Atkinson grew up on his farm, which his father borrowed £100 to buy in 1943. When he was younger it had a dairy with two milk rounds. “My mother took a milk round and my father took a milk round. I went with the milk, and went to school from there.” But as supermarkets began to dominate and prices fell, business waned, and he closed the dairy in 2006 to focus on rearing livestock.
These days, with costs so high, horse liveries — private stables where he looks after people’s horses — are what’s keeping the business afloat. “A sheep with two lambs average £90 a head. One sheep with two little lambs, that’s £270. You’ve to rear that lamb, hope it lives happy, and then finish up getting £110, £115 for it,” he says. “If we didn’t have those liveries, I honestly don’t know how we’d survive. I don’t know how farmers are surviving without something extra than just farming. It’s difficult.”

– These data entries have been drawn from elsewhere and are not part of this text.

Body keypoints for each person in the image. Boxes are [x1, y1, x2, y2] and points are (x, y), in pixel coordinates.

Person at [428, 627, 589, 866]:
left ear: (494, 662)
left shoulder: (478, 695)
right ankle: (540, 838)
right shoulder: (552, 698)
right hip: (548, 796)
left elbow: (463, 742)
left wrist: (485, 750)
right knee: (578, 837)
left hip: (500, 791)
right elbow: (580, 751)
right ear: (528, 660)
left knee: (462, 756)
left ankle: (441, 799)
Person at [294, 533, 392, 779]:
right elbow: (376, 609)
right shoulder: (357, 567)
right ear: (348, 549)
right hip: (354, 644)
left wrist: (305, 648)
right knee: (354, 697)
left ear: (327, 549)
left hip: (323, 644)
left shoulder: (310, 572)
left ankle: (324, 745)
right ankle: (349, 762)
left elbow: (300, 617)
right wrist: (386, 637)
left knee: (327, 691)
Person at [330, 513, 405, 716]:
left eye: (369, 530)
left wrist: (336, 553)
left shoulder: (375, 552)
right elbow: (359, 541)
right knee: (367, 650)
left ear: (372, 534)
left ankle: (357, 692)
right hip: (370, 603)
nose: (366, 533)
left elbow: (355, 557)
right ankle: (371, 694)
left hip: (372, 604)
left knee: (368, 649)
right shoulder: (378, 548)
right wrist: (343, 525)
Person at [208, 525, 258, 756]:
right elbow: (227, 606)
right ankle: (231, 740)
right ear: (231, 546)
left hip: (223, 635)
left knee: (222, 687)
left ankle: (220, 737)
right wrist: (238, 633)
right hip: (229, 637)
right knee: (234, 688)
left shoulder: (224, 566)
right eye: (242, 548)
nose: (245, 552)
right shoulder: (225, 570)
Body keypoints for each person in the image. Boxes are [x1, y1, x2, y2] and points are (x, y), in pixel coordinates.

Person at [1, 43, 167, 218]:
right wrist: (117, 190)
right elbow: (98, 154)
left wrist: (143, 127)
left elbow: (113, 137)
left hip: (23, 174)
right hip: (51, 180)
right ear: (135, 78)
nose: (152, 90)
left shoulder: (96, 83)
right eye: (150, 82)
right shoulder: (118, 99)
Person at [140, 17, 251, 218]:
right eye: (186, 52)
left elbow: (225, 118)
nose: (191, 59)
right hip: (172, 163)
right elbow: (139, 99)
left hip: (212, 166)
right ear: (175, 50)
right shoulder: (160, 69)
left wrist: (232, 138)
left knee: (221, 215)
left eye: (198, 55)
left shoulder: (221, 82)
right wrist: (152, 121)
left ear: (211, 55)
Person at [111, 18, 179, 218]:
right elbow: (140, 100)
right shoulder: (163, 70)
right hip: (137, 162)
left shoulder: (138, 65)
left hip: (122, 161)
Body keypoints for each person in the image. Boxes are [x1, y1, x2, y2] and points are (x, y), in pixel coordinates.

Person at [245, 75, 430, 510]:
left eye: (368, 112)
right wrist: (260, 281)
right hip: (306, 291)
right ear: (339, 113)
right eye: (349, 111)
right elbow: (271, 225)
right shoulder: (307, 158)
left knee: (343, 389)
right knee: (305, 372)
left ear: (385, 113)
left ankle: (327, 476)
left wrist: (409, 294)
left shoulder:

Minette Batters, the president of the National Farmers’ Union (NFU), doesn’t know either. She says the fertiliser bill for her 300 acres would have jumped from £8,750 to £30,000 this year if she hadn’t bought in advance. Part of the problem is that the cost of production is growing faster than the price retailers will pay for goods. “Most people haven’t got that money, and can’t justify spending it because you’re never going to get it returned from the market,” she says. That means many farmers will simply cut the amount of food they’re producing. “If you are facing those costs that are already now between 40 and 50 per cent higher, the only way you manage your risk is to downsize your production.”
That is the solution Matt Culley, chairman of the NFU’s crops board, has opted for. This year he will ration his fertiliser, planting more crops such as peas and beans, which need less nitrogen, and fewer cereals such as wheat. “I’ve reduced [fertiliser] application on all my cereal crops by 20 per cent,” he says. “I’m expecting a 15 to 20 per cent reduction on my yield.”

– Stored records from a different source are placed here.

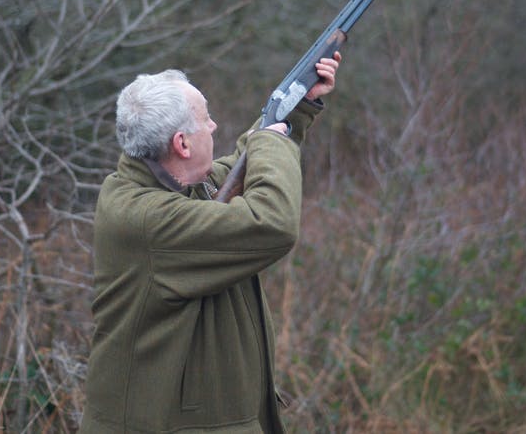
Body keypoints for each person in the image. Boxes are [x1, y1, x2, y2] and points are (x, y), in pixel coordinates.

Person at [81, 54, 341, 433]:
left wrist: (296, 107)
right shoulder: (149, 218)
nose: (214, 125)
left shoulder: (172, 187)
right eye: (205, 119)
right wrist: (272, 142)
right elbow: (271, 222)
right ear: (182, 144)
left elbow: (237, 168)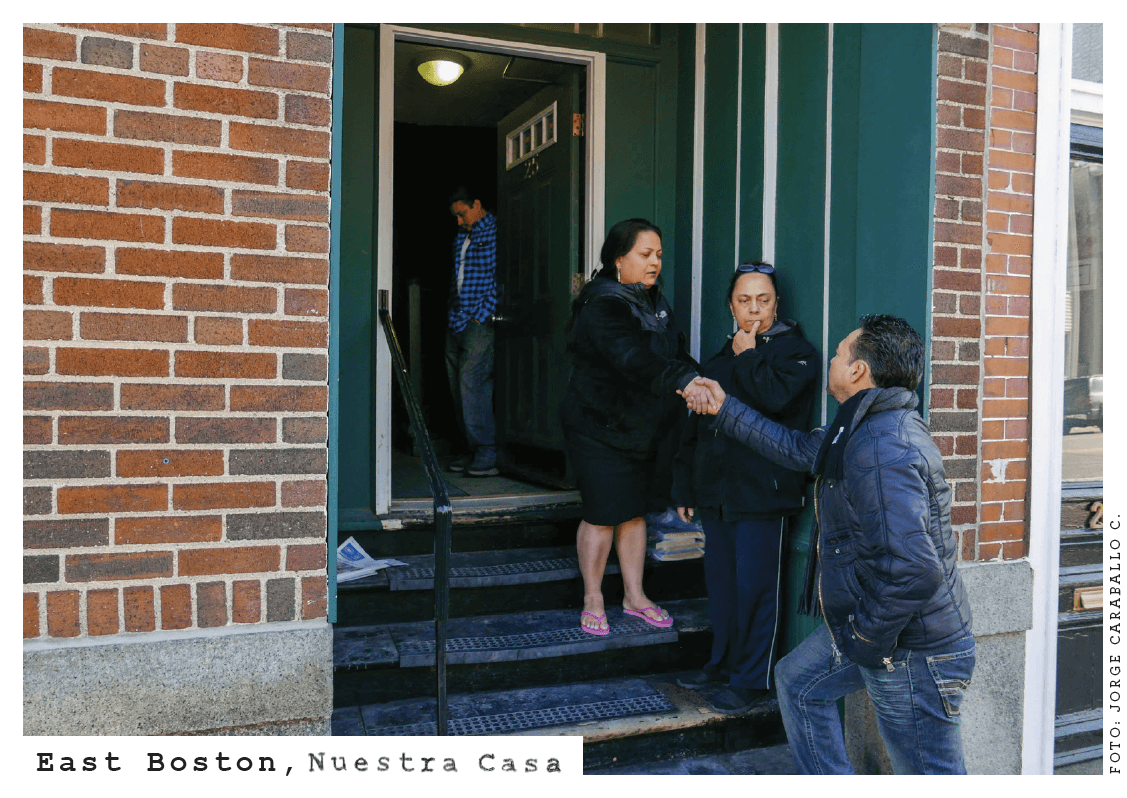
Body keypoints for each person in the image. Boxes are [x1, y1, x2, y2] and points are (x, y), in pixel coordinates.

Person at [684, 314, 975, 774]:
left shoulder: (882, 446)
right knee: (798, 682)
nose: (833, 360)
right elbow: (798, 448)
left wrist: (863, 640)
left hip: (911, 649)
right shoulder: (857, 428)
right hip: (880, 630)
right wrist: (725, 408)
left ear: (858, 371)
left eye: (840, 354)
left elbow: (914, 569)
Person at [671, 262, 818, 714]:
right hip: (717, 493)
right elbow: (693, 428)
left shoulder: (798, 355)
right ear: (730, 305)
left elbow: (773, 400)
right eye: (743, 300)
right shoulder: (720, 358)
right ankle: (721, 664)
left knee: (756, 591)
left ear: (777, 303)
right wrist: (685, 487)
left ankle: (751, 681)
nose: (753, 309)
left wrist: (748, 353)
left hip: (764, 494)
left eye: (763, 299)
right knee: (723, 588)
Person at [560, 218, 711, 635]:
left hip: (641, 429)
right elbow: (633, 359)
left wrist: (706, 383)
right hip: (597, 426)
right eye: (645, 255)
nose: (655, 262)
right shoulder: (603, 304)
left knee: (634, 514)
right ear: (618, 259)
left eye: (659, 255)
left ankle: (634, 596)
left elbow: (676, 353)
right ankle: (593, 596)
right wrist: (683, 382)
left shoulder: (651, 299)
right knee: (603, 513)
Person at [444, 186, 499, 477]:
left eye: (462, 214)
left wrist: (482, 314)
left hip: (479, 320)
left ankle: (487, 451)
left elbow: (501, 276)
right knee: (457, 385)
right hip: (456, 320)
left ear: (477, 203)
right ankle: (471, 448)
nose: (459, 221)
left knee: (472, 381)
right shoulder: (461, 237)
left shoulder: (495, 231)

Farmers everywhere are having to make this kind of call, says Batters. “We will see double-digit contraction across all sectors. Dairy farmers will just decide to buy less nitrogen fertiliser; arable farmers will decide, ‘Actually, I won’t grow milling wheat in the winter, I will go to spring planting and grow feed wheat because then I can halve my fertiliser costs’.” The result of this will be even higher food price inflation in 2023. “All food production is really 12 months’ worth of planning ahead,” she says. “Something like this a perfect storm.”
The government appears to be doing little. A recent crisis meeting at the Department for Environment, Food and Rural Affairs led to, among other things, new rules on urea fertiliser being delayed by a year, and clearer rules on slurry storage. But it isn’t enough. Part of the frustration for farmers is that in a time when Britain’s food security appears to be at risk the government seems more concerned with policies such as rewarding producers for rewilding than it is with supporting food production. “If you take the sustainable farming incentive… 70 per cent of that budget is based on land recovery and local nature recovery; only 30 per cent of the budget is based on productive agriculture,” says Culley.
“Legislating on the standards of species, of nature, of trees [is] all laudable, but where is the ambition on food and keeping these guys in business?” asks Batters. “Where is the legislation framework to say we are not going to let our self-sufficiency dip and we are going to maintain it at 60 per cent and we are going to grow it in these areas?”
“I just don’t think government do get it at the moment,” says Culley. “I just don’t think they want to listen.”
“Food is taken for granted,” agrees Batters. “You know, probably the greatest challenge this government faces right now is food supply for 2023, and they just don’t yet realise it.”